# 1st AKC trial today, Zanesville, OH.......



## LuvourGSDs (Jan 14, 2007)

Liked the trial & had fun. Course was nice (JWW). She did the weaves after 2 tries, but had 1 extra refusal, so no Q........poop, the ribbons are nice !


----------



## AmandaK (Apr 2, 2009)

Congratulations on your first trial. Keep up the good work and you'll get that Q in no time!


----------



## BucksMom (Aug 13, 2007)




----------



## MaggieRoseLee (Aug 17, 2001)

> Quote:Liked the trial & had fun.


That's the important part!










Heck, if we didn't all get tons of NQ's, the Q's wouldn't be so wonderful! (but I do lov'em too







)


----------



## lylol (Feb 18, 2009)

Jen.... yeah... now you got one under your belt!

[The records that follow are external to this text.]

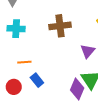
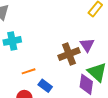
brown cross: (60, 26) -> (69, 54), moved

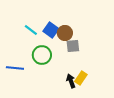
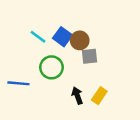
black arrow: (71, 81) -> (77, 96), moved

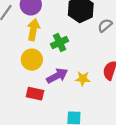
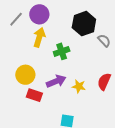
gray semicircle: (105, 25) -> (104, 41), turned 80
yellow circle: (32, 60) -> (25, 75), moved

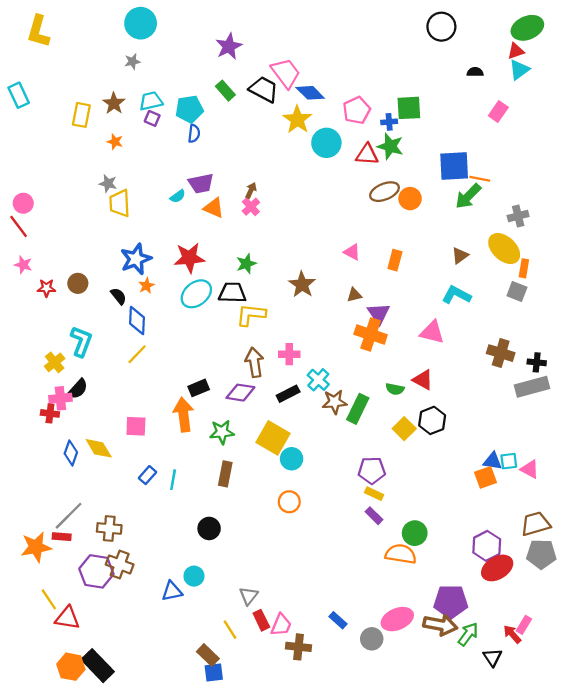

I did my first CPE yesterday (with my border who got his first Q but the GSD pup got to visit)... after only doing AKC in the past, all the games had me exhausted by the end of the day... and I totally messed up on the strategy games... BUT it was very laid back and fun and nice people, judges were sooo great - interested in your dogs and complementary even if there was only one tiny thing to cheer about... and a couple GSDs so it was fun to imagine running Rune there in the next year or two.


----------



## LuvourGSDs (Jan 14, 2007)

It was a 3 day trial, I only did 1 day, 1 run. I was there a short time Fri. & I was there half of Sat. my run day & Sable was the only GSD I seen. I was surprised. Seen 1 Mal.


----------